Secondo i ricorrenti, invece, sarebbe stato possibile estendere la sanatoria ex tunc determinata dalla successiva costituzione in giudizio dell'altro avvocato anche alle ipotesi di inesistenza del negozio rappresentativo, e ciò alla luce della vecchia formulazione dell'art. 182, comma 2, c.p.c. alla luce della riforma del 2009.

Inesistente l'atto sottoscritto da praticante avvocato non iscritto all'albo

La Cassazione rammenta come la giurisprudenza di legittimità abbia più volte affermato che all'atto giudiziale da parte di un avvocato privo di ius postulandi non sia applicabile l'art. 182, 2° comma, c.p.c. (come modificato dall'art. 46, 2° comma., L. n. 69/2009) allorquando, come nel caso in esame , la regolarizzazione non avvenga in favore del soggetto o del procuratore già costituito, ma si abbia la costituzione in giudizio di soggetto diverso, iscritto all'albo, previo rilascio di mandato speciale (cfr. Cass., SS.UU.,10414/2017).

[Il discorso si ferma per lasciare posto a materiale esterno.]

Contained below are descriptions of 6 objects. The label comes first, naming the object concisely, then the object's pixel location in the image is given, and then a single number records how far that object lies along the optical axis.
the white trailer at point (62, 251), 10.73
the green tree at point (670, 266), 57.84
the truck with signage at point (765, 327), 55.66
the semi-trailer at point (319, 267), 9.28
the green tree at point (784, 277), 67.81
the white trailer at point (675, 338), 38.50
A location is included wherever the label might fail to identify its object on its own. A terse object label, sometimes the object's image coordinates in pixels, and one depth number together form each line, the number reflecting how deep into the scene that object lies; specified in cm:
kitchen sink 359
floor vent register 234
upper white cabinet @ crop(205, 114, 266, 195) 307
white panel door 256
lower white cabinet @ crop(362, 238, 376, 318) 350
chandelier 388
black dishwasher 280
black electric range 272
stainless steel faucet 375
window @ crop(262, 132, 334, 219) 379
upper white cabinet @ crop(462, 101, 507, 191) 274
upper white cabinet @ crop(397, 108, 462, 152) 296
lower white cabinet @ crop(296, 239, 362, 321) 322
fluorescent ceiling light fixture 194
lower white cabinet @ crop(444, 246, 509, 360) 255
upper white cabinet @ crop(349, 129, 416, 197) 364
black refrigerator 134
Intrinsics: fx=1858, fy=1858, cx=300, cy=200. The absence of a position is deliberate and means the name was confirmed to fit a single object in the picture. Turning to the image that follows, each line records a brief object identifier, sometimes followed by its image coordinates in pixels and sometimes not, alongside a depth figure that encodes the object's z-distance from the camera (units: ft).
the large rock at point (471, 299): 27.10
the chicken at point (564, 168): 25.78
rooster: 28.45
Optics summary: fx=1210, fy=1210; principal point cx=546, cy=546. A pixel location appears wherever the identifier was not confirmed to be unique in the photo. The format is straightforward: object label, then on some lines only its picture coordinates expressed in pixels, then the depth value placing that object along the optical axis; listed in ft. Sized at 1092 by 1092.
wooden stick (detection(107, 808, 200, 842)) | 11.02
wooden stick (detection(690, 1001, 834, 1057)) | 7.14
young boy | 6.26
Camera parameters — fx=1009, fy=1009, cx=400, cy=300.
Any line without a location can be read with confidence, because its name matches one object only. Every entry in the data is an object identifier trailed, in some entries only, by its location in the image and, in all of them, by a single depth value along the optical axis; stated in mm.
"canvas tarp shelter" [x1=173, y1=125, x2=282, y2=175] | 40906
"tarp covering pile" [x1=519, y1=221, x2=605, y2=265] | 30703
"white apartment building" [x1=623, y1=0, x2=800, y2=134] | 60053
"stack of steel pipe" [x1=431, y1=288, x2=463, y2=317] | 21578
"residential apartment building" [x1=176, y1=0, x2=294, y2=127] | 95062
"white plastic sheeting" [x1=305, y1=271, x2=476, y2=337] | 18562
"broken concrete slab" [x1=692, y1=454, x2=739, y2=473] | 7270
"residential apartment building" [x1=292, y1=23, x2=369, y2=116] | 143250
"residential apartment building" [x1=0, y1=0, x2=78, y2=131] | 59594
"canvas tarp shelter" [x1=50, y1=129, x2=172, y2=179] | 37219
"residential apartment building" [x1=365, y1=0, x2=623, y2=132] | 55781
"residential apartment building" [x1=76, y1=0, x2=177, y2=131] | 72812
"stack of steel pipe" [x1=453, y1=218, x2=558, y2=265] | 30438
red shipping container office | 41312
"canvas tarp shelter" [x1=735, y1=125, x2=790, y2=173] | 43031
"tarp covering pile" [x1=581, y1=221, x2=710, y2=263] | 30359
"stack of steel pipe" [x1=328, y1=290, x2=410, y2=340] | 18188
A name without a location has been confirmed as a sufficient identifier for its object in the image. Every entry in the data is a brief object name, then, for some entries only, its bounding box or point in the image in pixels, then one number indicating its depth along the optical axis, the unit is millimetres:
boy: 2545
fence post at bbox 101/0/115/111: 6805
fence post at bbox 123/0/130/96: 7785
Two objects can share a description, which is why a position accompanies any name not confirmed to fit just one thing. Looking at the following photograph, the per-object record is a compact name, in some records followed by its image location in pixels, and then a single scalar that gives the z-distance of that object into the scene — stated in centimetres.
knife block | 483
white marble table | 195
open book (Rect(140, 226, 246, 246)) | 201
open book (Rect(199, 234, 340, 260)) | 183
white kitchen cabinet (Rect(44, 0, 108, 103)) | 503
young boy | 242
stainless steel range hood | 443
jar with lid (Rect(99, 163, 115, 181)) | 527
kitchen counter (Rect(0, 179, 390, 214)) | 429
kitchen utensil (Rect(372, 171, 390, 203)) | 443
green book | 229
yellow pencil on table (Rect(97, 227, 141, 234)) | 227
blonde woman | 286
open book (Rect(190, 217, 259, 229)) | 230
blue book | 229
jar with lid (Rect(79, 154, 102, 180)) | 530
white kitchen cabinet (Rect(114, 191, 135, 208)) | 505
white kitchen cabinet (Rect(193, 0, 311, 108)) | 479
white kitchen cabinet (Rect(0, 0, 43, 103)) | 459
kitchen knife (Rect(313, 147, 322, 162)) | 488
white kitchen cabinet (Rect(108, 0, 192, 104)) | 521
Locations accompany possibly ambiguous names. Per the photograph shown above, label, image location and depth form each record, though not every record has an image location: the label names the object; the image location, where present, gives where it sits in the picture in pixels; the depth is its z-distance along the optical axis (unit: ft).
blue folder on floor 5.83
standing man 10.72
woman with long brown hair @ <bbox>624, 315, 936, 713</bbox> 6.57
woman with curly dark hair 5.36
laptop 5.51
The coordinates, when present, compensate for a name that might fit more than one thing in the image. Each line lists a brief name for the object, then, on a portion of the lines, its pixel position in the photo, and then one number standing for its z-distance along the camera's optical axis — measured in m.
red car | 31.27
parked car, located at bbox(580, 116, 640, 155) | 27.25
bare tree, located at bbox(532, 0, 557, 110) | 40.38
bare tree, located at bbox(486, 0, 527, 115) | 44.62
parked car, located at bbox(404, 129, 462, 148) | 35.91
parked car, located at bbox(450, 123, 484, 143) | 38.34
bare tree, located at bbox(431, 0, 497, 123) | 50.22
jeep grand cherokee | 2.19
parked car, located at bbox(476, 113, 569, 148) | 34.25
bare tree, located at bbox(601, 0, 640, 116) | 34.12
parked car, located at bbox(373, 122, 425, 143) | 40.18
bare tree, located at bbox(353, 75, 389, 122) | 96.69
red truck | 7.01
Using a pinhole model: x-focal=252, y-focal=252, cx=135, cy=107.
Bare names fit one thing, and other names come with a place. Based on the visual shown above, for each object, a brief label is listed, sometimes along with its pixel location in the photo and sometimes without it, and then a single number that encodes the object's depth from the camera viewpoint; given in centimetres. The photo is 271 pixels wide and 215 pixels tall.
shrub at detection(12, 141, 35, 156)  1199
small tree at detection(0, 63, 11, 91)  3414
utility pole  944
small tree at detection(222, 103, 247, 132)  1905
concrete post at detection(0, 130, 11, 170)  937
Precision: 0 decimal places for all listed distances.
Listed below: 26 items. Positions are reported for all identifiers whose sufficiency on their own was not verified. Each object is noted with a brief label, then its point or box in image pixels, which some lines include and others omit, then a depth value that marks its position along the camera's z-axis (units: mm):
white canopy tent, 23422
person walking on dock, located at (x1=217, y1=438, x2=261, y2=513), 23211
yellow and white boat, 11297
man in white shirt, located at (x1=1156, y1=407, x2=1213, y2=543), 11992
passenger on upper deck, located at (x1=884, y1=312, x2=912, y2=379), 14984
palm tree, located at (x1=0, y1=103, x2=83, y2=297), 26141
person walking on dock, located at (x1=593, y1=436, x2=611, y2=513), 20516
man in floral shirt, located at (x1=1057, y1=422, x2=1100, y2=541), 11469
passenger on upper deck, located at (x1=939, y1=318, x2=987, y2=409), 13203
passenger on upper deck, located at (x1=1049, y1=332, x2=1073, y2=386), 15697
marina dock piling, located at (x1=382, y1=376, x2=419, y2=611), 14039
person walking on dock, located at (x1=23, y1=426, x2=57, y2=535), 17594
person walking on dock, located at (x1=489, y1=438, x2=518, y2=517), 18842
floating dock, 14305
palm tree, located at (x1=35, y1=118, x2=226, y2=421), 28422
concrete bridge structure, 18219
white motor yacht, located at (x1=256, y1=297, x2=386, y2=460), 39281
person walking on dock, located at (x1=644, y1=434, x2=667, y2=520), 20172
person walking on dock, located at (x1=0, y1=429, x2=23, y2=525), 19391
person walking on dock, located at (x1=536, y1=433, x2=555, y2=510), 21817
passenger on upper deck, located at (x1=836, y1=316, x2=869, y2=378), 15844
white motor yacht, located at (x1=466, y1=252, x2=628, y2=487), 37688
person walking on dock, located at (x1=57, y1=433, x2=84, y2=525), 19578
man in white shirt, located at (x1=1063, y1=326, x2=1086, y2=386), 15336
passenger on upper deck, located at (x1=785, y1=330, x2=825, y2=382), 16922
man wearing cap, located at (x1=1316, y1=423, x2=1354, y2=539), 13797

Pertanto, spiega la Corte, la sanatoria ivi prevista si applica nelle ipotesi di nullità e non anche, come nella specie, viceversa di originaria inesistenza dell'atto.
L'iscrizione all'albo professionale ha natura costitutiva ai fini dell'esercizio della libera professione forense davanti ai tribunali o alle corti di appello, con la conseguenza che l'atto sottoscritto da un praticante non ancora iscritto all'albo professionale degli avvocati è affetto da nullità assoluta ed insanabile, rilevabile anche d'ufficio in qualsiasi stato e grado del processo, riguardando la violazione di norme di ordine pubblico attinenti alla regolare costituzione del rapporto processuale, attesa la stretta attinenza alla costituzione del rapporto processuale.
In base a tali principi, dunque, correttamente la Corte di merito ha affermato che la modifica dell'art. 182 c.p.c. disposta con la L. 69/2009, che al 2° comma ha introdotto l'obbligatorietà dell'intervento del giudice nel rilievo e nella concessione di un termine per la sanatoria delle irregolarità della costituzione delle parti, non fosse applicabile al caso di specie neppure quale canone interpretativo della norma nel testo precedentemente vigente, in quanto gli atti de quibus non sono viziati da nullità ma sono da considerarsi giuridicamente inesistenti e come tali insuscettibili di sanatoria.